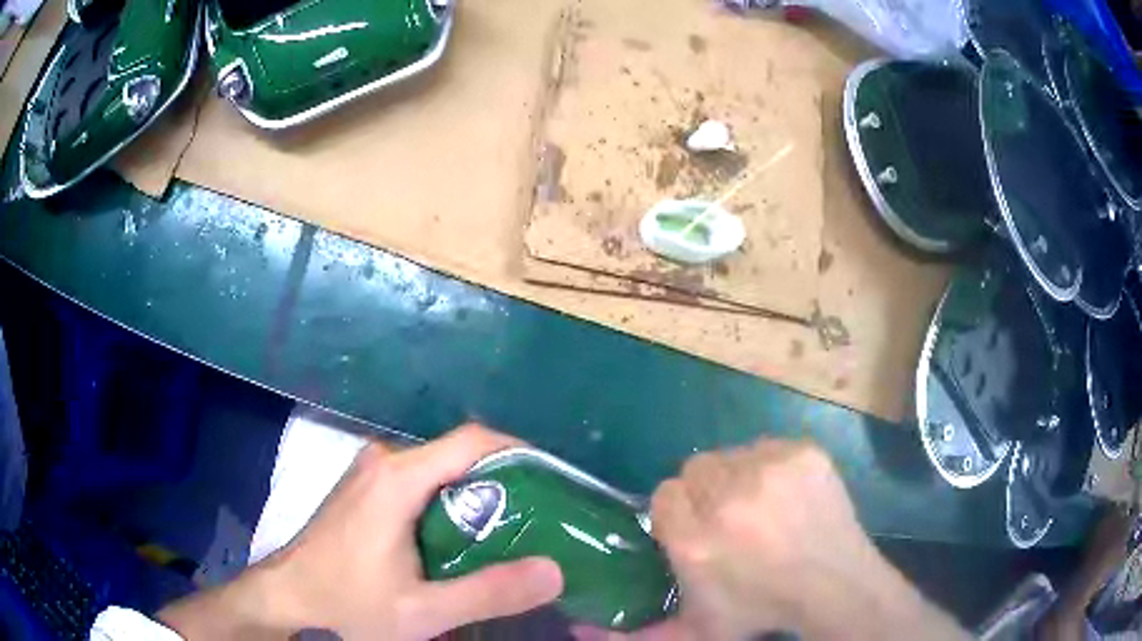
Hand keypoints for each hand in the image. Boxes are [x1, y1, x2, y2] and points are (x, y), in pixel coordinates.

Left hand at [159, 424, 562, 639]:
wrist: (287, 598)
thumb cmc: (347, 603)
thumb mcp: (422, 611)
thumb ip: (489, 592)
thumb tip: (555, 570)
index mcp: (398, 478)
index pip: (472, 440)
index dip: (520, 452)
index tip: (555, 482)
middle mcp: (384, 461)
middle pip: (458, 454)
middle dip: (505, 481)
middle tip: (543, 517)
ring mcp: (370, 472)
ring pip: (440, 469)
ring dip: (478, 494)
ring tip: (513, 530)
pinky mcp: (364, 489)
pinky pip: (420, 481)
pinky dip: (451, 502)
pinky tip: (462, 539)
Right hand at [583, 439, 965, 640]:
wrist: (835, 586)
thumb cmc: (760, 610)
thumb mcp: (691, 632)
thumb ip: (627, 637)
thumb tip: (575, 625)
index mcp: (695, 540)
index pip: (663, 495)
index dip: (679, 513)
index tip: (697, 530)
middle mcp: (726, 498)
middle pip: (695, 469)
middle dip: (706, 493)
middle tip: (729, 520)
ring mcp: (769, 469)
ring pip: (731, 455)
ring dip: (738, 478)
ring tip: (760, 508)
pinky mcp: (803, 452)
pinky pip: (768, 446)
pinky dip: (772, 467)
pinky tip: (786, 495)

========

Work order: Images stay out, but the rest of the data above must be repeated exactly.

Answer to this exercise:
Hand keypoints for each hand in the image. Boxes are [x1, y1, x2, y2] and points are (x, y), in pixel coordinates.

Left hand at [159, 424, 562, 639]:
wrist: (287, 598)
thumb cmc: (347, 603)
thumb mcp: (422, 611)
thumb ip: (489, 592)
thumb tip: (555, 570)
index mcp: (398, 478)
index pip: (472, 440)
index dip: (520, 452)
index tip: (555, 482)
middle mcp: (384, 461)
middle pip: (458, 454)
middle dip: (505, 481)
middle tip: (543, 517)
ring mcp: (370, 472)
ring pip: (440, 469)
ring dip: (478, 494)
ring tip: (513, 530)
pinky mcp: (364, 489)
pinky pip: (420, 481)
pinky dip: (451, 502)
pinky tip: (462, 539)
Right hand at [583, 439, 965, 640]:
wrist: (835, 586)
thumb cmc: (760, 610)
thumb mcp: (691, 632)
thumb ip: (627, 637)
thumb tip: (575, 625)
index mcp: (695, 540)
index pip: (663, 495)
index dip: (679, 513)
index tip: (697, 530)
middle mcp: (726, 498)
middle pip: (695, 469)
middle dip: (706, 493)
middle tip: (729, 520)
ring mcp: (769, 469)
ring pip: (731, 455)
ring dip: (738, 478)
ring tip: (760, 508)
pinky mcp: (803, 452)
pinky pip: (768, 446)
pinky dip: (772, 467)
pinky tip: (786, 495)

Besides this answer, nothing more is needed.